Task details:
In the answer, each entry below appears exactly as given, and no picture appears at all.

Materials provided:
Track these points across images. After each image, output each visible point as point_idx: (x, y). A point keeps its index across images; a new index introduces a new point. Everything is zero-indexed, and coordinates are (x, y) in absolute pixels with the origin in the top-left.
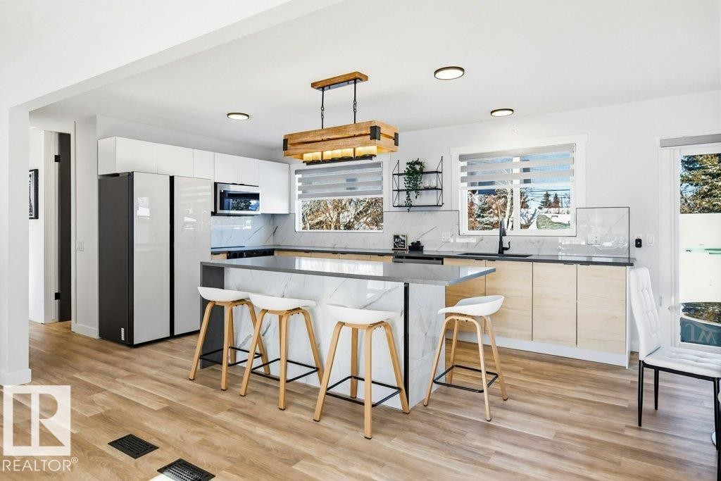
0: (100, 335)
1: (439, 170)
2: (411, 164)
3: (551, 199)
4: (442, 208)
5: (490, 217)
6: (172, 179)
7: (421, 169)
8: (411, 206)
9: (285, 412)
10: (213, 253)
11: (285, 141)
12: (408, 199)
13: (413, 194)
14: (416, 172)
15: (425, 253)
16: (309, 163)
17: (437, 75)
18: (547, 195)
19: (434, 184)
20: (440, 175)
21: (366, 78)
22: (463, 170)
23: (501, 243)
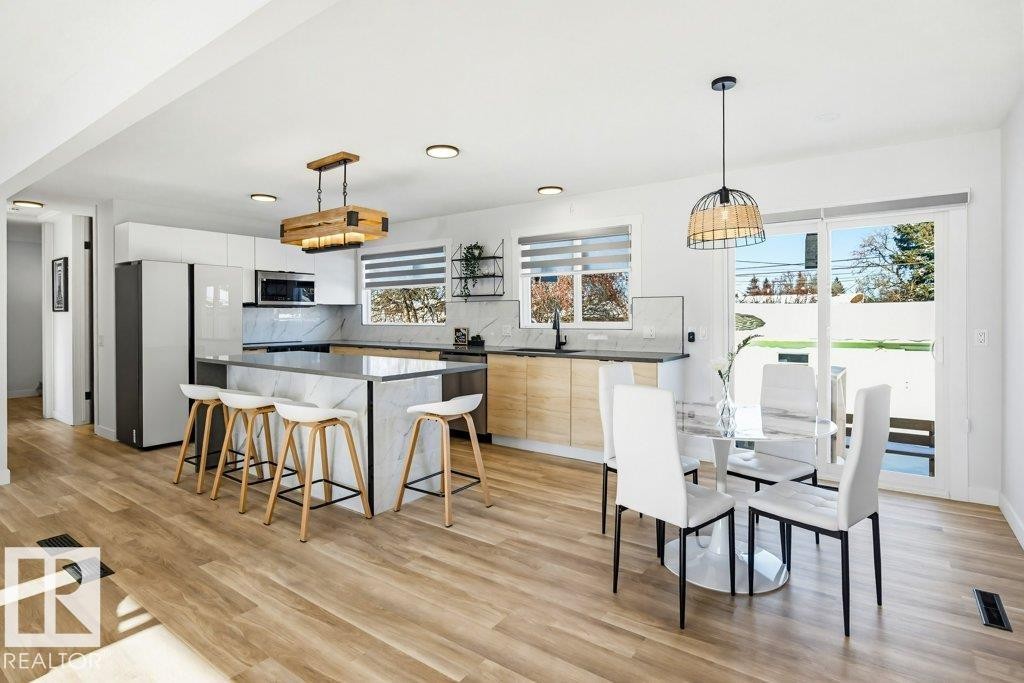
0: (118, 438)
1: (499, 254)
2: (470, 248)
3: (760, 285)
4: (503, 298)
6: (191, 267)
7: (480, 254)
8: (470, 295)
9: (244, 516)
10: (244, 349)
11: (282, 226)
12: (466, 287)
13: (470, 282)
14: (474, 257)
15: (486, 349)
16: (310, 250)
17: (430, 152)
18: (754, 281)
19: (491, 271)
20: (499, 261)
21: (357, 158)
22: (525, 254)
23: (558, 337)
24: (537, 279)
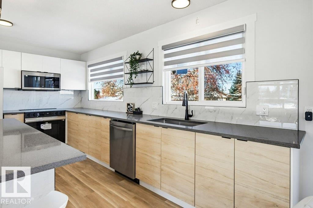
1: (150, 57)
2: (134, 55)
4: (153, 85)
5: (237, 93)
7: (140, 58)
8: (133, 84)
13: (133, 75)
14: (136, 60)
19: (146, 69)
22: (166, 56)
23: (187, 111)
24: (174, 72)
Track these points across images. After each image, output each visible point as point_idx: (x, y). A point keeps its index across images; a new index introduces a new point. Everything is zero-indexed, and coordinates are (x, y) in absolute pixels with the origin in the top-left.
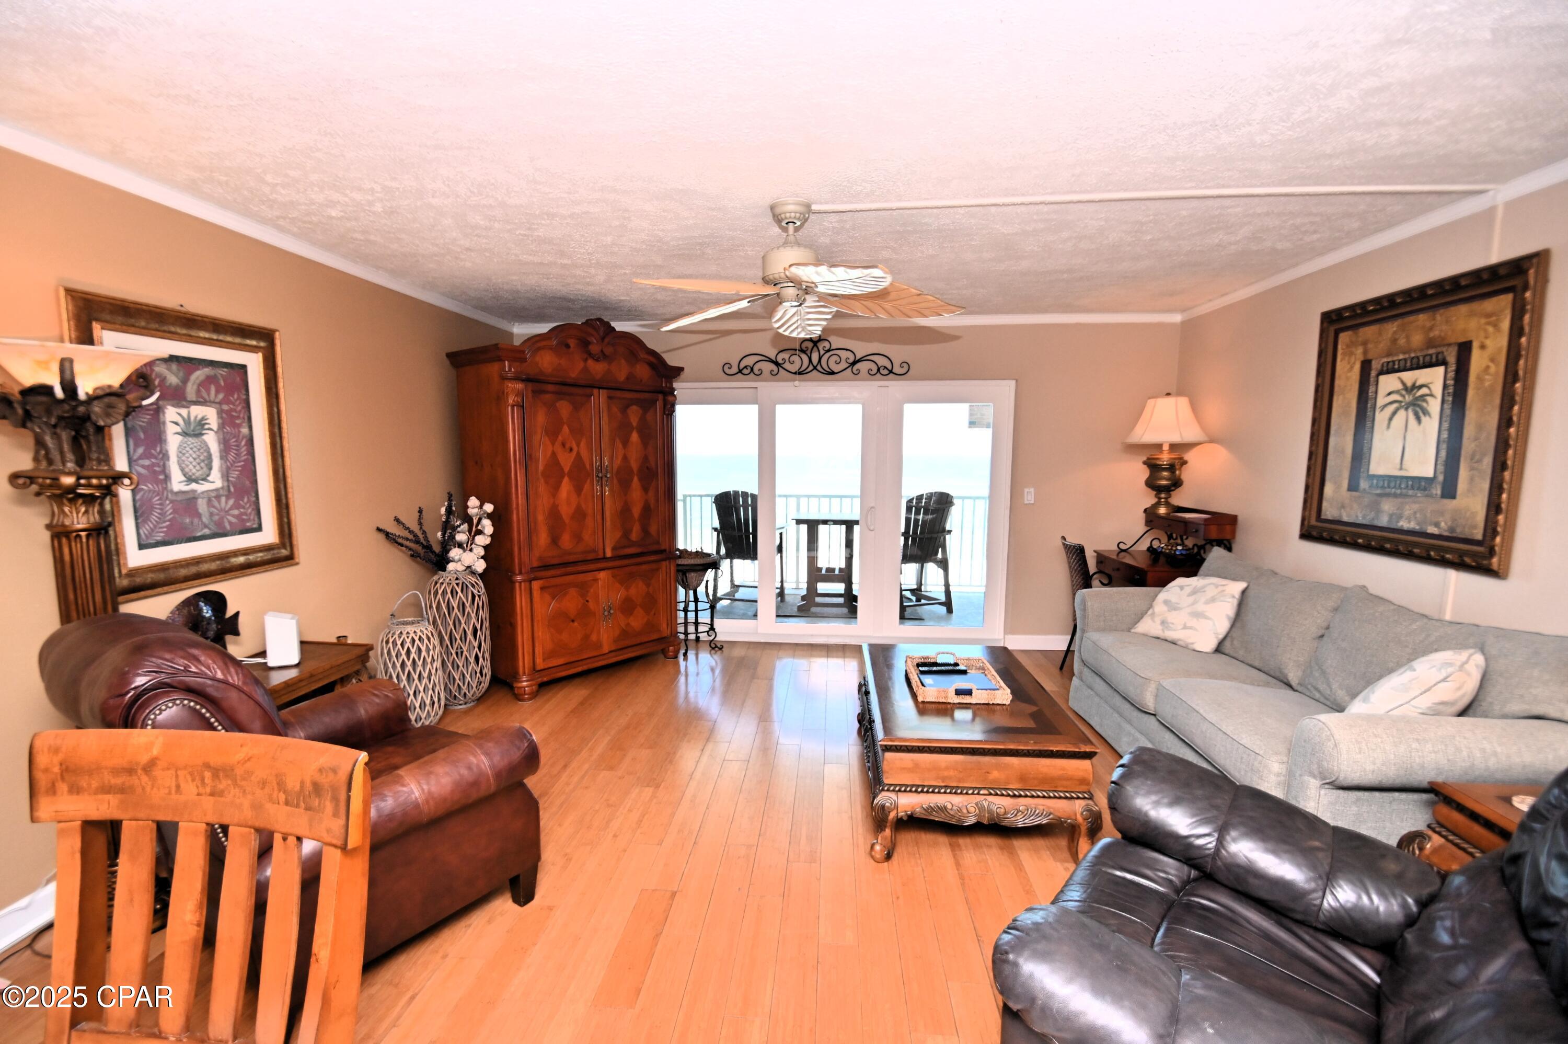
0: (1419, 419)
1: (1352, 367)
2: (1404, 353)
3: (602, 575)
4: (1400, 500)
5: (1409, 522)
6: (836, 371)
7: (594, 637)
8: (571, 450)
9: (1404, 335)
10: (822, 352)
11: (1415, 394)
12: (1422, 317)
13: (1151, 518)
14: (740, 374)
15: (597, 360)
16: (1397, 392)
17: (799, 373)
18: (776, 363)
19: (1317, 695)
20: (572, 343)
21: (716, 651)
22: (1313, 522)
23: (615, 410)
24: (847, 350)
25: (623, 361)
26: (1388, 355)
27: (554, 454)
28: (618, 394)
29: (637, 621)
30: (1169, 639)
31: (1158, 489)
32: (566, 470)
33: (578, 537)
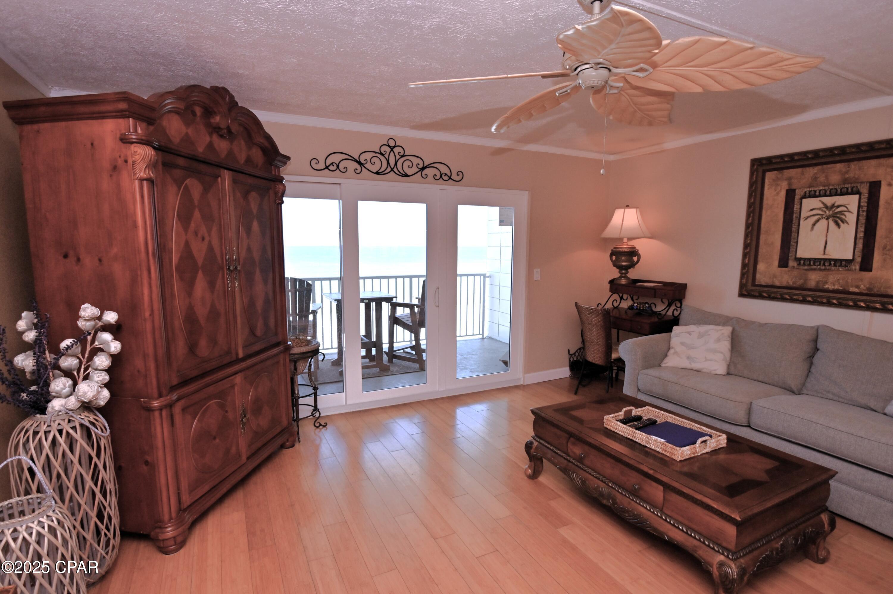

Answer for this exercise:
Track these points across images. After each image, output each visible point as point_idx: (x, y). A point keeps its index across images; a new index introduces a new point. Everything is zero-indexed, and coordinates are (x, y) in absolute pixels with the origin in the top-left.
0: (100, 335)
1: (439, 170)
2: (411, 164)
3: (551, 199)
4: (442, 208)
5: (490, 217)
6: (172, 179)
7: (421, 169)
8: (411, 206)
9: (285, 412)
10: (213, 253)
11: (285, 141)
12: (408, 199)
13: (413, 194)
14: (416, 172)
15: (425, 253)
16: (309, 163)
17: (437, 75)
18: (547, 195)
19: (434, 184)
20: (440, 175)
21: (366, 78)
22: (463, 170)
23: (501, 243)
0: (118, 438)
1: (499, 254)
2: (470, 248)
3: (760, 285)
4: (503, 298)
6: (191, 267)
7: (480, 254)
8: (470, 295)
9: (244, 516)
10: (244, 349)
11: (282, 226)
12: (466, 287)
13: (470, 282)
14: (474, 257)
15: (486, 349)
16: (310, 250)
17: (430, 152)
18: (754, 281)
19: (491, 271)
20: (499, 261)
21: (357, 158)
22: (525, 254)
23: (558, 337)
24: (537, 279)
1: (150, 57)
2: (134, 55)
4: (153, 85)
5: (237, 93)
7: (140, 58)
8: (133, 84)
13: (133, 75)
14: (136, 60)
19: (146, 69)
22: (166, 56)
23: (187, 111)
24: (174, 72)
Track these points across images. After each image, output each visible point as point_idx: (x, y). A point keeps its index across images; a new index introduces a new point. Everything is zero-indexed, and coordinates are (x, y) in absolute pixels with the origin in the top-left.
0: (1419, 419)
1: (1352, 367)
2: (1404, 353)
3: (602, 575)
4: (1400, 500)
5: (1409, 522)
6: (836, 371)
7: (594, 637)
8: (571, 450)
9: (1404, 335)
10: (822, 352)
11: (1415, 394)
12: (1422, 317)
13: (1151, 518)
14: (740, 374)
15: (597, 360)
16: (1397, 392)
17: (799, 373)
18: (776, 363)
19: (1317, 695)
20: (572, 343)
21: (716, 651)
22: (1313, 522)
23: (615, 410)
24: (847, 350)
25: (623, 361)
26: (1388, 355)
27: (554, 454)
28: (618, 394)
29: (637, 621)
30: (1169, 639)
31: (1158, 489)
32: (566, 470)
33: (578, 537)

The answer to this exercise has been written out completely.